Subject: bad code Re: Subject: ChatGPT results are "subject to review"
From: "Dorothy Hoskins dorothy.hoskins@xxxxxxxxx" <xsl-list-service@xxxxxxxxxxxxxxxxxxxxxx>
Date: Fri, 7 Jul 2023 13:26:27 -0000
 bad code Re: Subject: ChatGPT results are "subject to
Hi all, it did not take much investigation to find that there was an
invalidity in the XSLT that was "stupid" (a misplaced attribute constructor
after a child element constructor in a template), and there were various
other things that I improved to get it to produce the same result as my own
XSLT 2 transform that I used for comparison. So at this time, our concern
will be for the people who are just starting out and don't yet understand
why the XSLT is wrong and/or how to fix it.

The more expert of you (I am only middling fair at XSLT) will want to make
your own test cases. My guess is that the more interesting your input and
output and prompts are, the more you will have to draw on your expertise to
decide if the ChatGPT result is correct.

The speed of the results is what is helpful. If you are poking at a
solution bit by bit, you might be able to get some useful code results
quickly to test as you develop. But from what I understand, and what I
experienced myself, writing a good prompt is a science of its own
(well-suited for a number of you experts in the list).
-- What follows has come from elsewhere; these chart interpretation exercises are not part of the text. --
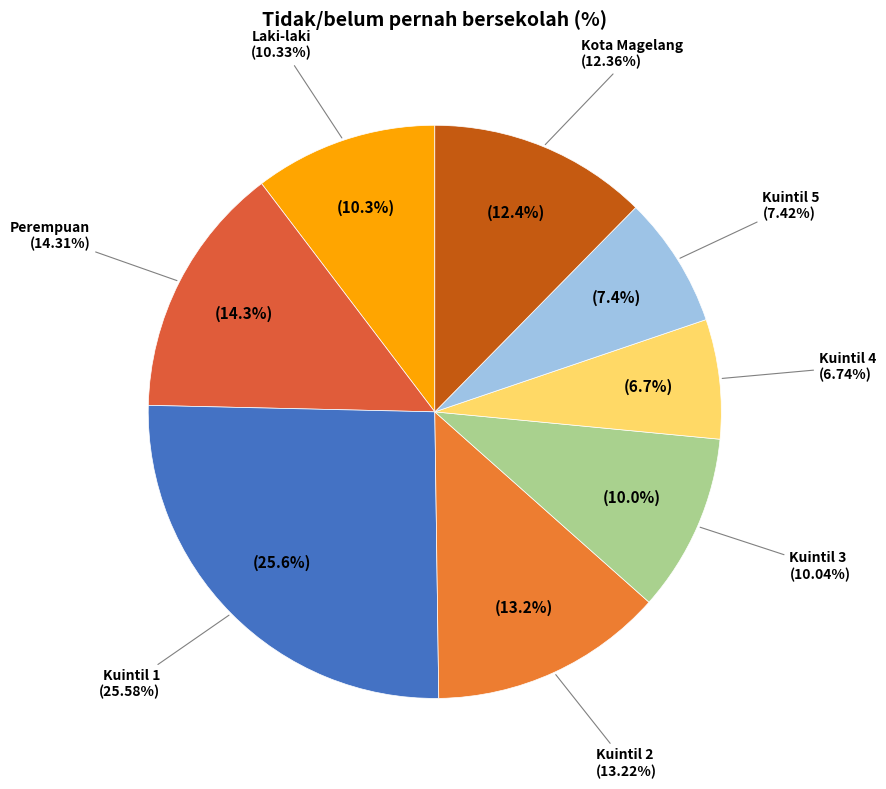

To the nearest percent, what is the average slice percentage?

12%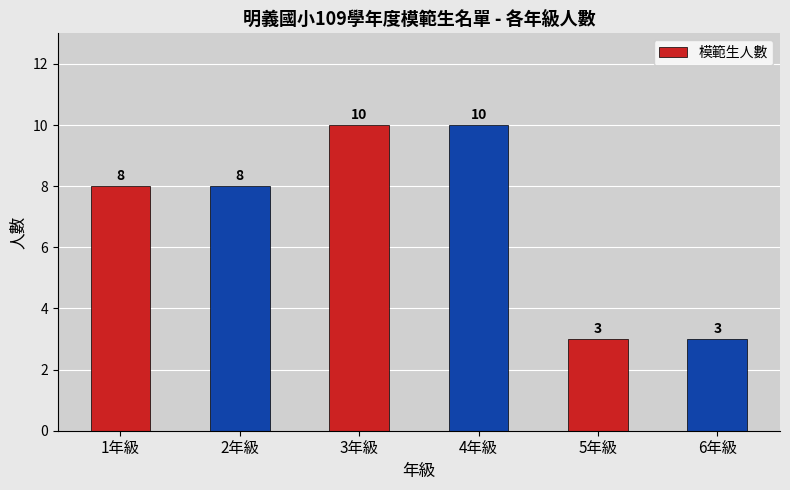

Reading left to right, what are all the values shown in this chart?

1年級=8	2年級=8	3年級=10	4年級=10	5年級=3	6年級=3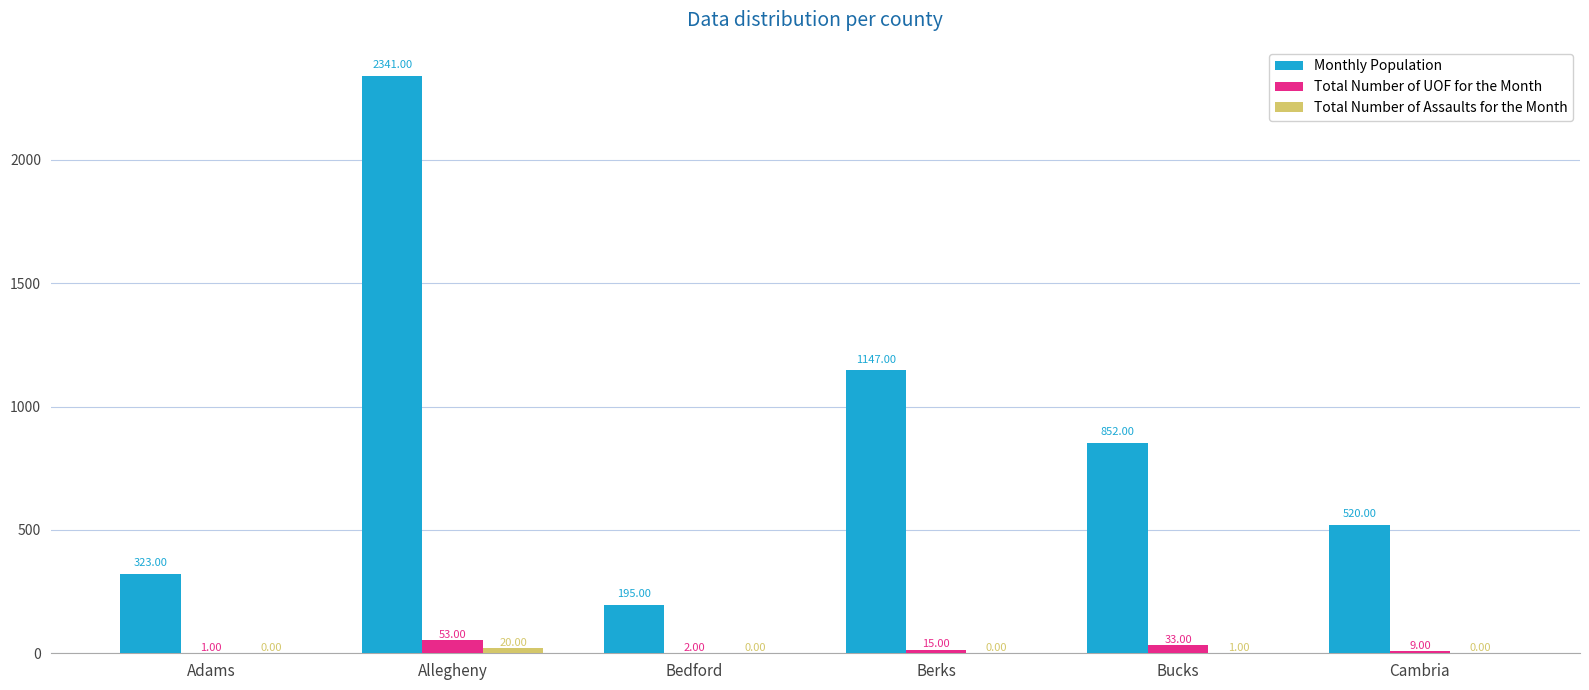

Which series has the largest total across all categories?

Monthly Population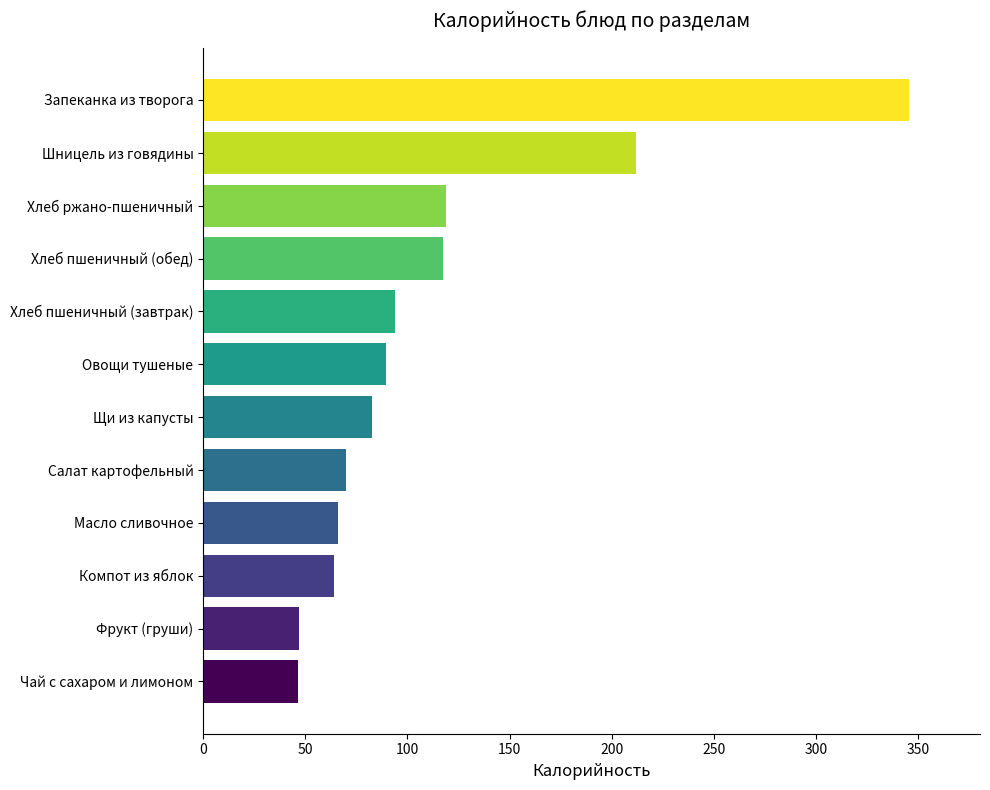

What is the minimum value shown in the chart?

46.3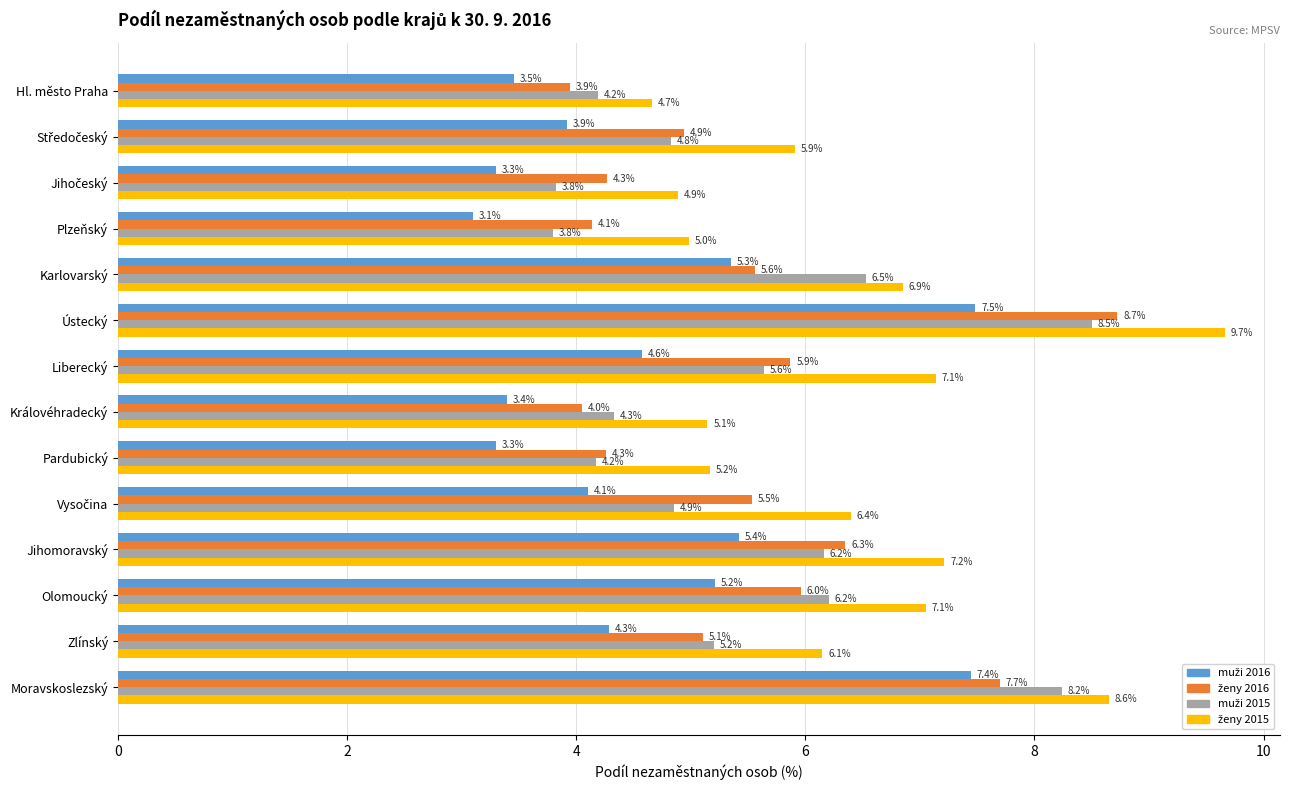

What is the difference between the highest and lowest values at Hl. město Praha?

1.2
In a way, it walks me back mentally to the development state of
requirements gathering. What is the source content? What do I need to
produce for the client? How can I test my result meets the requirement? It
seems like writing the test cases can also be automated (as I mentioned, I
asked ChatGPT to generate a schematron and an Xspec). I would be interested
in your thoughts about whether using ChatGPT will work better for a
procedural language or a declarative language. (You can ask ChatGPT to
return the generated code in other languages than XSLT. From what I see in
the list of ChatGPT Code languages, it wasn't specifically trained on XSLT,
so someone who builds their own training set will get better results. You
folks probably have the best training examples in the world in the

I don't think there's any going back, so the chances of people creating
code that won't run, that they can't debug themselves and which ChatGPT may
not provide the correction required if prompted, is high.

Michael, I wonder what "nasty accidents" you are thinking of -- some XSLTs
used in particular industries with real-world safety issues? Maybe we can
start to create some advice for clients on QA and testing protocols.